La vie, le fait d’être vivant. Voilà ce qui est donné, promis, à celui qui croit.
On peut tout de même se demander ce qui a empêché notre monde, notre cosmos, notre humanité, nos voisins, nous-mêmes, ce qui a empêché que la vie soit toujours présente. La réponse est connue. On la formule par un “gros mot” théologique : le péché. C’est quoi le péché ? C’est le manque ou l’absence de confiance en Dieu, le manque de foi, c’est la défiance envers Dieu. Et c’est ce qui empêche la vie d’être la vie.
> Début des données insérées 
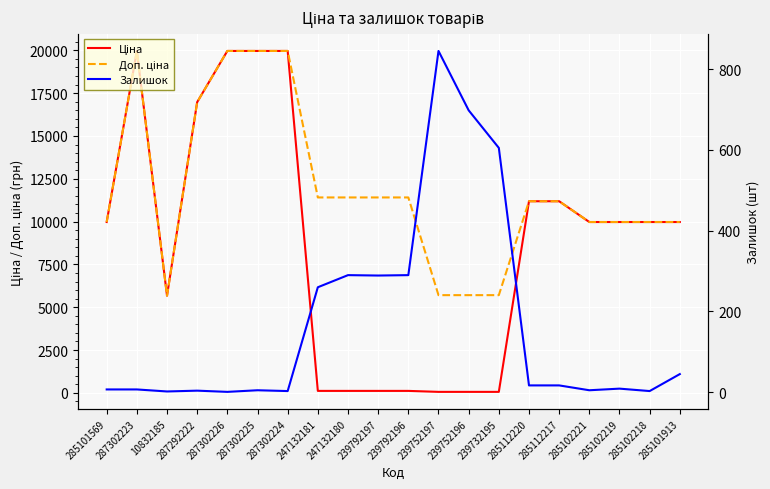

The Ціна series shows 114.1 at 247132180. True or false?

True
Et c’est ce qui produit absurde et frustration.
Celui qui place sa foi, sa confiance dans le Fils, celui là retrouve la vie et son véritable sens.

Éternelle

La vie éternelle. Ce n’est pas pour plus tard. Le verset ne dit pas que la vie éternelle est un futur. C’est un présent, déjà. La vie éternelle est donné dors et déjà, maintenant et à jamais.
Cette relation que nous établissons avec Dieu, ou plutôt, cette relation que Dieu rétablit avec nous, avec chacun d’entre nous, n’est pas appelée à se terminer brusquement.
La non-vie, qui est le lot de celui qui ne place sa foi dans le Christ, est déjà une mort. Celui qui croit, c’est celui qui reçoit déjà la vie nouvelle, la vie éternelle.

Car Dieu a tant aimé le monde, qu’il a donné son fils unique, afin que quiconque croit en lui ne périsse pas, mais qu’il ait la vie éternelle.

Qu’est-ce qu’il y a à retenir d’important de ce verset si connu. C’est Dieu qui donne. C’est Dieu qui rétablit la relation. C’est Dieu qui aime.
La foi chrétienne n’est pas une religion à faire. Ce n’est pas une morale à respecter. Ce n’est pas un code de règles à obéir. Il est inutile et même impossible de compenser quoi que ce soit.

Raisonner ainsi, c’est raisonner en terme de jugement. Celui qui croit n’est pas jugé, mais celui qui ne croit pas, qui compte donc sur lui est déjà jugé, par le simple fait que c’est ainsi qu’il fonctionne et qu’il doit affronter l’échec, les oeuvres mauvaises. Pratiquant ainsi l’échec, le mal, il fuira la lumière, la vérité.
Alors que Dieu donne. Il suffit d’y croire. C’est là qu’est la lumière.
Dieu est amour. Il suffit d’en vivre. C’est là qu’est le salut.